Gaziantep Üniversitesi 16. Bahar Şenlikleri kapsamında Üniversitemiz Atatürk Kültür Merkezi’nde Oğuz Haksever tarafından, “Günümüzde Televizyon Haberciliği” adlı söyleşi gerçekleştirildi.
Söyleşiye, özel televizyon haberciliğinde başlangıçta her şeyin kötü başladığını söyleyen Oğuz Haksever, “Bunun üç boyutu var. Bunlardan birincisi televizyon haberciliği kötü bir anlayışın elinde başladı. Hatta Türkiye’deki ilk televizyon kanalının sahiplerinden bir tanesi kötü niyetliydi. Tam olarak işin farkında değildi fakat yayına başlayıp olağanüstü ilgiyi görünce televizyon farklı kullanılmaya başlandı. İnsanlar, kamu yayıncılığından başka alternatif olmamasından sıkılmışlardı. Bir süre sonra özel televizyonlar olağan üstü bir güç olarak algıladı” diyerek, sabah toplantılarında bugün kimin canını acıtacağız anlayışı belli bir kesim tarafından giderek yaygınlaştı diye konuştu.
Haksever, “İlk dönemlerde mesleki öz denetim yoktu. Kimse o dönemde yapılanlara ses çıkarmadı. Özellikle gazetecilik meslek kuruluşları etkili değildi. Kötü işler yapan meslektaşlarına, basın ahlakını zedeleyenleri aforoz edemiyorlar veya silemiyorlardı. Dış ülkelerde cemiyetler, dernekler yok, sendikalar var. Bunlarda oldukça etkili ve neredeyse adamın canını okuyorlar. Kurulsal denetim de yok. Belirli bir kurallar silsilesini uygulayabilecek bir durum da yoktu” şeklinde konuştu.

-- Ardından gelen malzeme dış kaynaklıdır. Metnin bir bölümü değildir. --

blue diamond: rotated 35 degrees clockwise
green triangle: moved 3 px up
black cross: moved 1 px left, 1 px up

“Televizyonlarda haber kadrosu da yoktu” diyen Haksever, “televizyon haberi ile yazılı basın çok farklı. Hepsinin kökünde gazetecilik yatar ama alınan bir haberi, öyküyü izleyiciye ulaştırmakla okuyucuya ulaştırmak arasında dağlar kadar fark vardır. Birincisi görüntü. Herhangi bir görüntüyü koyup, üzerine konuşmak demek değil. Bir gazeteci sofrayı önüne olduğu gibi koyar, okuyucu yavaş yavaş, çiğneye çiğneye hazmeder. Anlamadığı bir cümleyi geri döner okur. Ama televizyonda havadaki bir cümleyi geri çağırıp ne dediniz diye anlayamazsınız. Bebeklere annelerinin yemek yedirmesi gibi lokma lokma vermek zorundayız ki haberimiz izleyicinin aklında kalsın, biz de izleyicimizin aklında kalalım” diyerek, söyleşinin sonunda canlı olarak O’an programından örnekler sundu.
Söyleşinin sonunda Üniversitemiz Rektörü Prof. Dr. M. Yavuz Coşkun tarafından Oğuz Haksever’e plaket takdim edildi.